Source data →

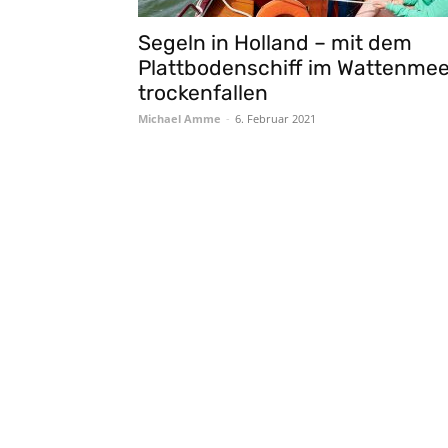
Segeln in Holland – mit dem
Plattbodenschiff im Wattenmee
trockenfallen
Michael Amme
-
6. Februar 2021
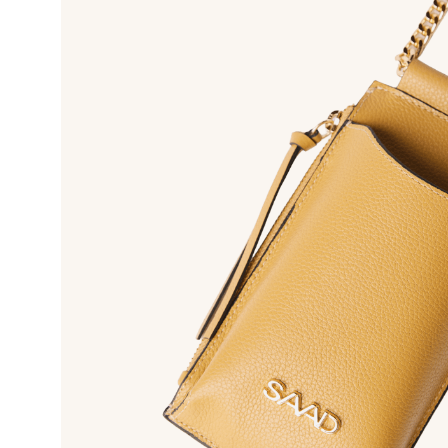
10
º
bolsa bau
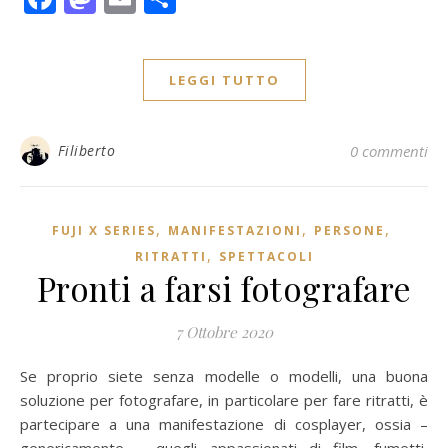
LEGGI TUTTO
Filiberto
0 commenti
,
,
,
FUJI X SERIES
MANIFESTAZIONI
PERSONE
,
RITRATTI
SPETTACOLI
Pronti a farsi fotografare
7 Ottobre 2020
Se proprio siete senza modelle o modelli, una buona
soluzione per fotografare, in particolare per fare ritratti, è
partecipare a una manifestazione di cosplayer, ossia –
genericamente – quegli appassionati di film, fumetti,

What the task asks → Print the complete listing exactly, apart from any pictures.

Solved exercise →
Segeln in Holland – mit dem
Plattbodenschiff im Wattenmee
trockenfallen
Michael Amme
-
6. Februar 2021
10
º
bolsa bau
LEGGI TUTTO
Filiberto
0 commenti
,
,
,
FUJI X SERIES
MANIFESTAZIONI
PERSONE
,
RITRATTI
SPETTACOLI
Pronti a farsi fotografare
7 Ottobre 2020
Se proprio siete senza modelle o modelli, una buona
soluzione per fotografare, in particolare per fare ritratti, è
partecipare a una manifestazione di cosplayer, ossia –
genericamente – quegli appassionati di film, fumetti,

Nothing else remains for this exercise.